My plan as a lion is this:
- Recognize where I am and allow myself to be there without judgment.
- Recognize where I want to be and pursue it—one telephone pole at a time.
- Breathe, puff out my chest, and make my voice heard. Fucking ROAR (emphasis is necessary in this situation).
- Ask for help.
- Give myself a break…
Give myself a break. This doesn’t just mean taking a nap or reading a book. This is about self-compassion. The other boat I need to burn is the self-hate/judgment boat. If I hate myself enough, maybe I won’t make the same mistakes. If I hate myself enough, maybe I will eventually pay the price for the things I have done or have had done to me. Judgment is both a penance and a protective mechanism. The problem is, I recognize it doesn’t work.
Elephants are one of the most compassionate animals. They are intuitive in that they observe, understand, and empathize with others. Like, if one elephant cries, the rest are going to cry. They are loyal and protective. Do you know who doesn’t do a very good job of being loyal and protective? Me. I do it for other people. I mean, I have compassion and empathy for others and would fight to the death, but if you tell me to give myself the same compassion, protect the little parts of me who are hurting, or stick by my parts’ side, it just doesn’t happen consistently.
Through my evening reflections (after-action reports), I have discovered I have very little tolerance for the “littles” or vulnerable parts of myself. So, as an elephant, I am going to…
- Make a point of talking with them (my parts). Every day I will tell them I want to hear what they need me to hear and protect them. I will tell them I am not great at it and will likely fail, but I mean well.
- As an elephant would help a drowning person, I will make every effort to jump into the water and pull those parts out that are hurting and/or trying to protect me.

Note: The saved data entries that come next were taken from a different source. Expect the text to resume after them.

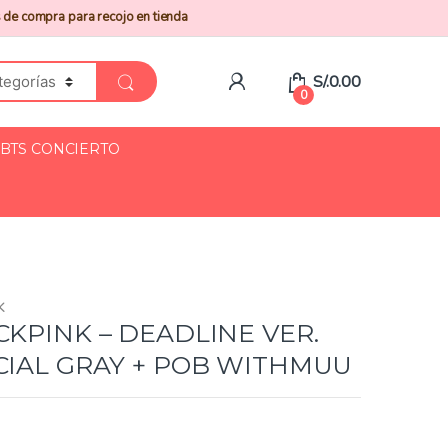
 de compra para recojo en tienda
S/.
0.00
0
BTS CONCIERTO
K
CKPINK – DEADLINE VER.
CIAL GRAY + POB WITHMUU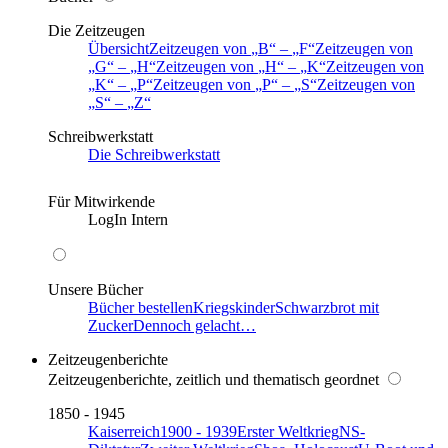
Die Zeitzeugen
Übersicht
Zeitzeugen von
B
–
F
Zeitzeugen von
G
–
H
Zeitzeugen von
H
–
K
Zeitzeugen von
K
–
P
Zeitzeugen von
P
–
S
Zeitzeugen von
S
–
Z
Schreibwerkstatt
Die Schreibwerkstatt
Für Mitwirkende
LogIn Intern
Unsere Bücher
Bücher bestellen
Kriegskinder
Schwarzbrot mit
Zucker
Dennoch gelacht…
Zeitzeugenberichte
Zeitzeugenberichte, zeitlich und thematisch geordnet
1850 - 1945
Kaiserreich
1900 - 1939
Erster Weltkrieg
NS-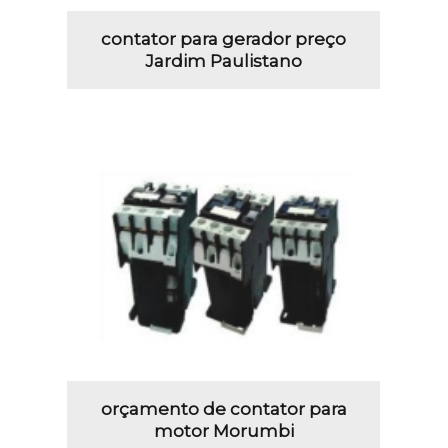
contator para gerador preço
Jardim Paulistano
orçamento de contator para
motor Morumbi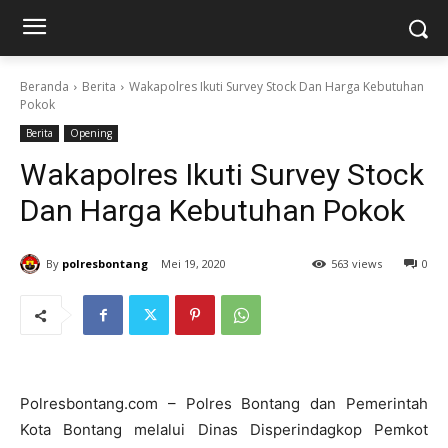
Beranda
Berita
Wakapolres Ikuti Survey Stock Dan Harga Kebutuhan
Pokok
Berita
Opening
Wakapolres Ikuti Survey Stock
Dan Harga Kebutuhan Pokok
By
polresbontang
Mei 19, 2020
563 views
0
Polresbontang.com – Polres Bontang dan Pemerintah
Kota Bontang melalui Dinas Disperindagkop Pemkot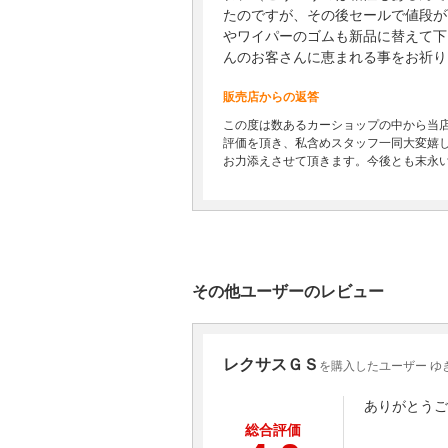
たのですが、その後セールで値段が
やワイパーのゴムも新品に替えて下
んのお客さんに恵まれる事をお祈り
販売店からの返答
この度は数あるカーショップの中から当
評価を頂き、私含めスタッフ一同大変嬉
お力添えさせて頂きます。今後とも末永
その他ユーザーのレビュー
レクサスＧＳ
を購入したユーザー ゆ
ありがとうご
総合評価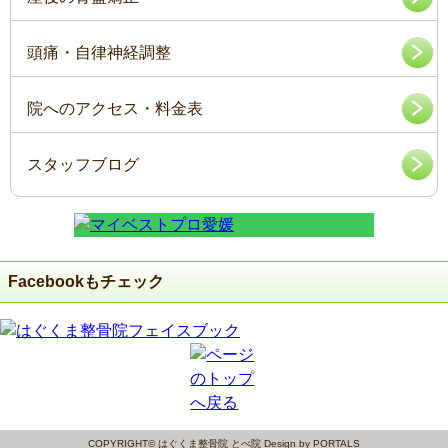
頭痛・自律神経調整
院へのアクセス・料金表
スタッフブログ
Facebookもチェック
COPYRIGHT© はぐくま整骨院 とべ院 Design by PORTALS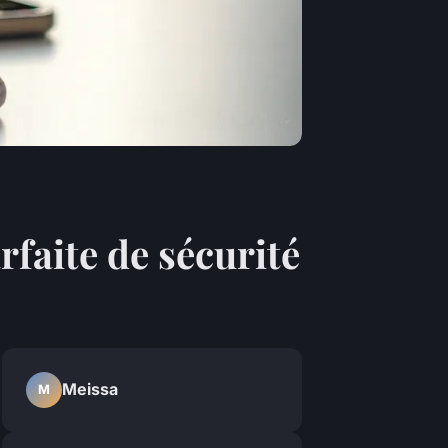
rfaite de sécurité
Meissa
M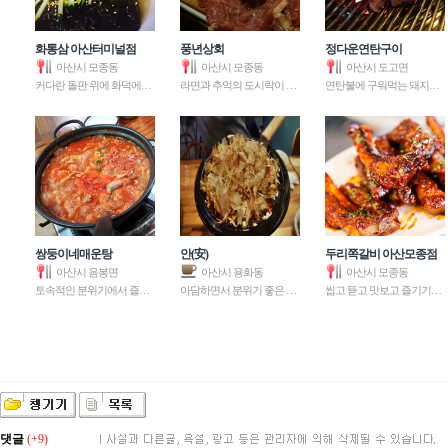
화통삼 아산터미널점
풍년상회
정다운연탄구이
아산시 모종동
아산시 모종동
아산시 도고면
커다란 돌판 위에 화덕에서 초벌
라면과 추억의 도시락이 인기인
연탄불에 구워먹는 돼지고기 전
쌍둥이네매운탕
안(安)
두리쪽갈비 아산모종점
아산시 음봉면
아산시 용화동
아산시 모종동
토속적인 분위기에서 즐기는 매
아담하면서 분위기 좋은 이자카
씹고 뜯고 맛보고 즐기기에 안성
댓글
(+9)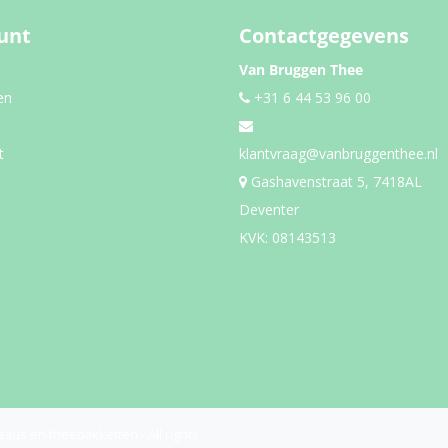
unt
Contactgegevens
Van Bruggen Thee
en
+31 6 44 53 96 00
t
klantvraag@vanbruggenthee.nl
Gashavenstraat 5, 7418AL
Deventer
KVK: 08143513
eaus en theepakketten - All rights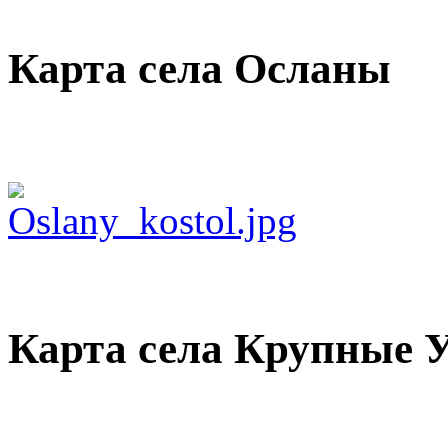
Карта села Осланы
Карта села Крупные У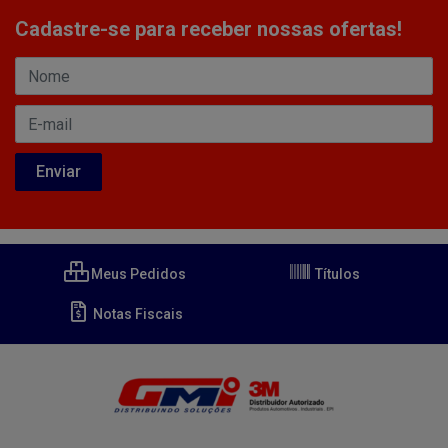
Cadastre-se para receber nossas ofertas!
Meus Pedidos
Títulos
Notas Fiscais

I have been carrying small animals around with me for a little while, and those little animals serve as a reminder to be, at any given time, an elephant, a lion, or both. It is kind of a stupid thing, but it serves as a visual and tactile reminder to be courageous and compassionate toward myself. Sometimes it seems to help. Sometimes not.
Tara Brach, a teacher and mentor of mindfulness meditation, said in Mindful magazine (August 2021):
“I have to love myself into healing.”
We cannot hate ourselves into healing. It’s going to take the courage of a lion and the compassion of an elephant.